While this administration dissembles about supporting a culture of life, they dis-assemble the armed forces of this nation with inadequate armor and stop-loss measures to keep people from going home after doing their duty. While they dissemble about Terry Schiavo and always coming down on the side of life, they refuse to count the lives lost by Iraqis during this pre-emptive war, and worse, they have blocked pictures of our own honored dead as their caskets are sadly delivered back to the land of the free and the home of the brave. What kind of culture of life is that?

And here's the final straw for me: we have never had a president who so ardently claimed Jesus as an ally, who does not appear to have even a smidgen of concern about whether, as Lincoln worried, he might be, more importantly, on God's side.

The Bush administration's best skill is "shift and shaft": shift attention away from the things that we should really be upset about, and shaft the poor, the enlisted people in the military, the workers who won't get their pensions, the children, the people losing their health insurance, and even the earth itself.

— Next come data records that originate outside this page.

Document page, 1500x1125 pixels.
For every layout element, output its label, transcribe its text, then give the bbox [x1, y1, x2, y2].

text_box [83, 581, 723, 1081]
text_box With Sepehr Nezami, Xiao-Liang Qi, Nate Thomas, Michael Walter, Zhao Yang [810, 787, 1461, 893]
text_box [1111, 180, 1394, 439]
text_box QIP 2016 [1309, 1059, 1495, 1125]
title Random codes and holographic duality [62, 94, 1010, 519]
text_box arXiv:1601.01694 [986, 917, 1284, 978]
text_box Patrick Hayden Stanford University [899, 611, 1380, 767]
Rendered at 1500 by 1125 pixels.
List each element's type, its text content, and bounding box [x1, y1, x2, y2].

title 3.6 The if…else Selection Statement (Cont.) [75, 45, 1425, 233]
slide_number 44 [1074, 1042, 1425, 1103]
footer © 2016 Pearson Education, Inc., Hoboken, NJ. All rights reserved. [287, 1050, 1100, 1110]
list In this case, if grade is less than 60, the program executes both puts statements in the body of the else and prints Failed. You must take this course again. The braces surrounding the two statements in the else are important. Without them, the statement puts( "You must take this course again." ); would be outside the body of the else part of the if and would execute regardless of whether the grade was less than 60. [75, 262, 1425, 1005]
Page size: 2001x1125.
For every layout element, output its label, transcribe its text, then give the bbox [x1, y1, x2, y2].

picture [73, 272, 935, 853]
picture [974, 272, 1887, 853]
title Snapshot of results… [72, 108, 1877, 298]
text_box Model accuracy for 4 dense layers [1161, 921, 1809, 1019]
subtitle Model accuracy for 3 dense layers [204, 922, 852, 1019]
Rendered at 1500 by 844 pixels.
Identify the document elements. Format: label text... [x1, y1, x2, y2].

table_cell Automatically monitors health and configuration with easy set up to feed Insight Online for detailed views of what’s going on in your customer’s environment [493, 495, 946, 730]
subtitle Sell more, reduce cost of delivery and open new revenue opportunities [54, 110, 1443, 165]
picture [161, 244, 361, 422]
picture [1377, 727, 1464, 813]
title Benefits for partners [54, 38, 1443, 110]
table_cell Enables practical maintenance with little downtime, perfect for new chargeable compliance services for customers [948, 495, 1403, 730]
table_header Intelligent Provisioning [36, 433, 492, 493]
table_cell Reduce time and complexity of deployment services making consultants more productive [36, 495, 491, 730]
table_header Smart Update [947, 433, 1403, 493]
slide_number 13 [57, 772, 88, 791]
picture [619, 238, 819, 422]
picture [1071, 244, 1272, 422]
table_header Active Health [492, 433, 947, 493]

Well, my friends: I have reached my limit. I will not be quiet. I will not stop protesting. This is the real American Patriot Act.

I think millions of Americans are fed up with this basic violation of our understanding of ourselves as "the good guys". Good guys don't torture prisoners. Good guys don't blame the little soldiers without holding some higher-ups really accountable. A nation of honor does not lie to a family like Pat Tillman's family about how a hero died. We don't have merely an education deficit, a health care deficit, environmental degradation, we have what is absolutely worse: an honesty deficit. This dishonors everything that has been great and good about America.

Tonight, here in this city, we break the silence, for silence is a betrayal of all that is great and good and honest and moral about our beloved country. Here we stand to assemble, not dissemble or disassemble, to ASSEMBLE real morality, real justice, real commitment to values that go beyond what people do in their bedrooms or what happens in private rooms of dying, to what they do on Wall Street, in executive board rooms, in the Pentagon, and in the Oval Office. And you know what? We are good Americans. We are CAN DO people, and we can do redeem the soul of our nation from this dissembling crowd of new robber barons now occupying the White House and the majority side in Congress.